=== Requirement ===
Some lines below hold "improve". Pick them out and copy them.

[Source records]

********************

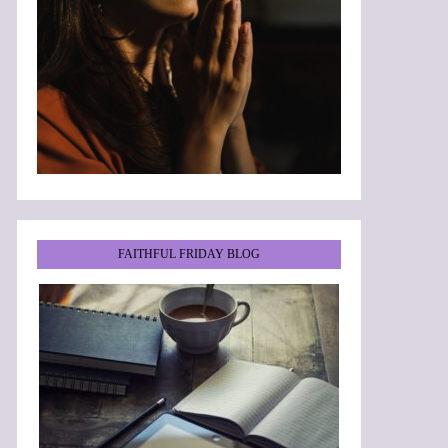
FAITHFUL FRIDAY BLOG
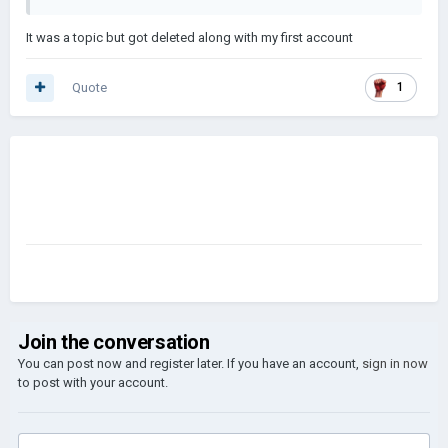
It was a topic but got deleted along with my first account
Quote
1
Join the conversation
You can post now and register later. If you have an account,
sign in now
to post with your account.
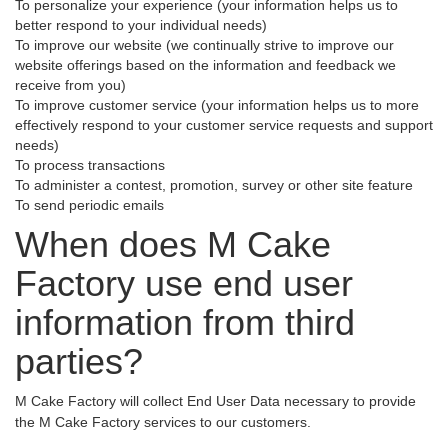
To personalize your experience (your information helps us to
better respond to your individual needs)
To improve our website (we continually strive to improve our
website offerings based on the information and feedback we
receive from you)
To improve customer service (your information helps us to more
effectively respond to your customer service requests and support
needs)
To process transactions
To administer a contest, promotion, survey or other site feature
To send periodic emails
When does M Cake
Factory use end user
information from third
parties?
M Cake Factory will collect End User Data necessary to provide
the M Cake Factory services to our customers.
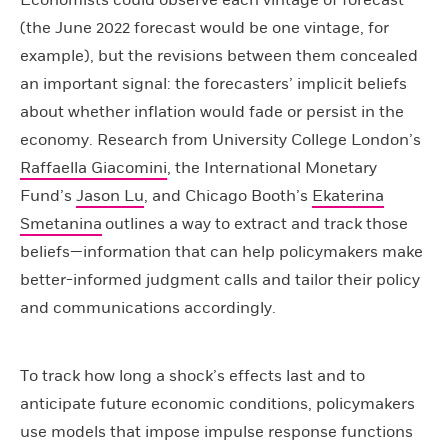
Economists could observe each vintage of forecast
(the June 2022 forecast would be one vintage, for
example), but the revisions between them concealed
an important signal: the forecasters’ implicit beliefs
about whether inflation would fade or persist in the
economy. Research from University College London’s
Raffaella Giacomini
, the International Monetary
Fund’s
Jason Lu
, and Chicago Booth’s
Ekaterina
Smetanina
outlines a way to extract and track those
beliefs—information that can help policymakers make
better-informed judgment calls and tailor their policy
and communications accordingly.
To track how long a shock’s effects last and to
anticipate future economic conditions, policymakers
use models that impose impulse response functions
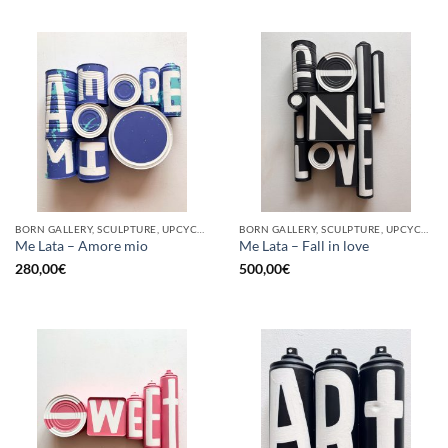
BORN GALLERY, SCULPTURE, UPCYCLE
BORN GALLERY, SCULPTURE, UPCYCLE
Me Lata – Amore mio
Me Lata – Fall in love
280,00
€
500,00
€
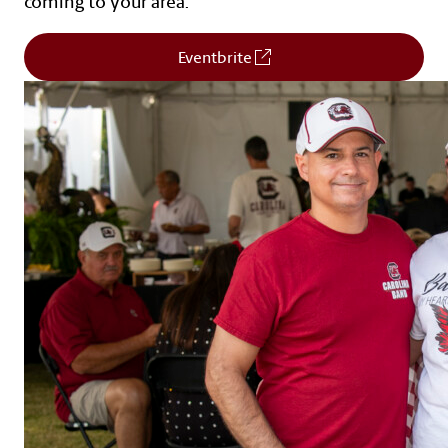
coming to your area.
(Opens in a new window)
Eventbrite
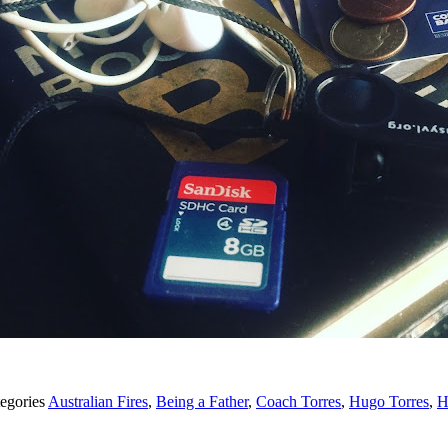
egories
Australian Fires
,
Being a Father
,
Coach Torres
,
Hugo Torres
,
H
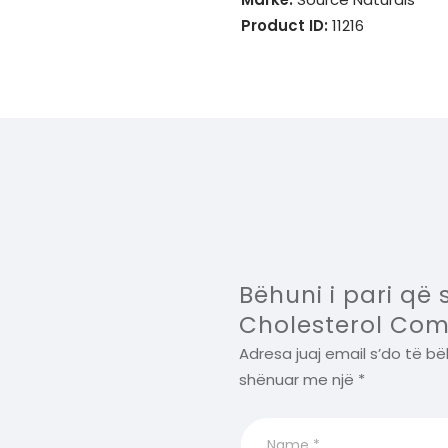
Product ID:
11216
Bëhuni i pari që
Cholesterol Com
Adresa juaj email s’do të bë
shënuar me një
*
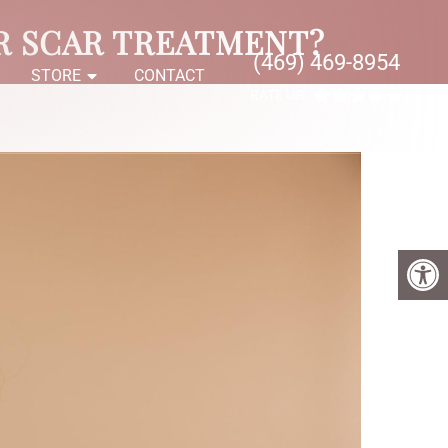
R SCAR TREATMENT?
(469) 469-8954
S
STORE
CONTACT
RATE US:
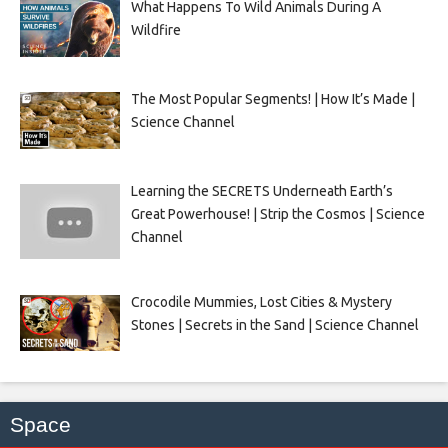
What Happens To Wild Animals During A
Wildfire
The Most Popular Segments! | How It’s Made |
Science Channel
Learning the SECRETS Underneath Earth’s
Great Powerhouse! | Strip the Cosmos | Science
Channel
Crocodile Mummies, Lost Cities & Mystery
Stones | Secrets in the Sand | Science Channel
Space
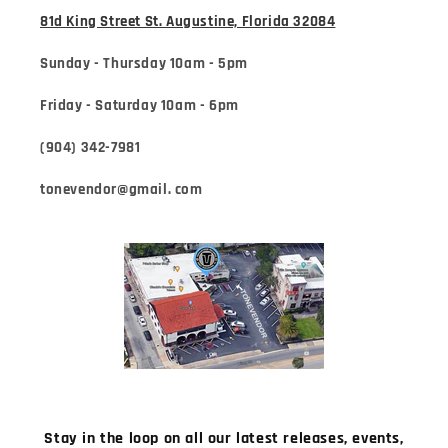
81d King Street St. Augustine, Florida 32084
Sunday - Thursday 10am - 5pm
Friday - Saturday 10am - 6pm
(904) 342-7981
tonevendor@gmail. com
Stay in the loop on all our latest releases, events,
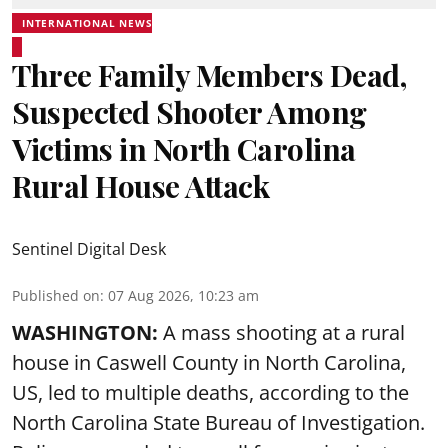
INTERNATIONAL NEWS
Three Family Members Dead,
Suspected Shooter Among
Victims in North Carolina
Rural House Attack
Sentinel Digital Desk
Published on
:
07 Aug 2026, 10:23 am
WASHINGTON:
A mass shooting at a rural
house in Caswell County in North Carolina,
US, led to multiple deaths, according to the
North Carolina State Bureau of Investigation.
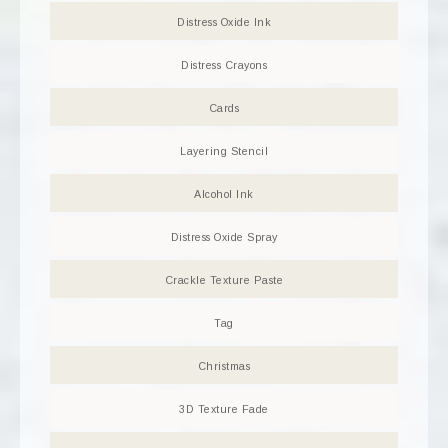
Distress Oxide Ink
Distress Crayons
Cards
Layering Stencil
Alcohol Ink
Distress Oxide Spray
Crackle Texture Paste
Tag
Christmas
3D Texture Fade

********************

=== Answer box ===
To improve our website (we continually strive to improve our
To improve customer service (your information helps us to more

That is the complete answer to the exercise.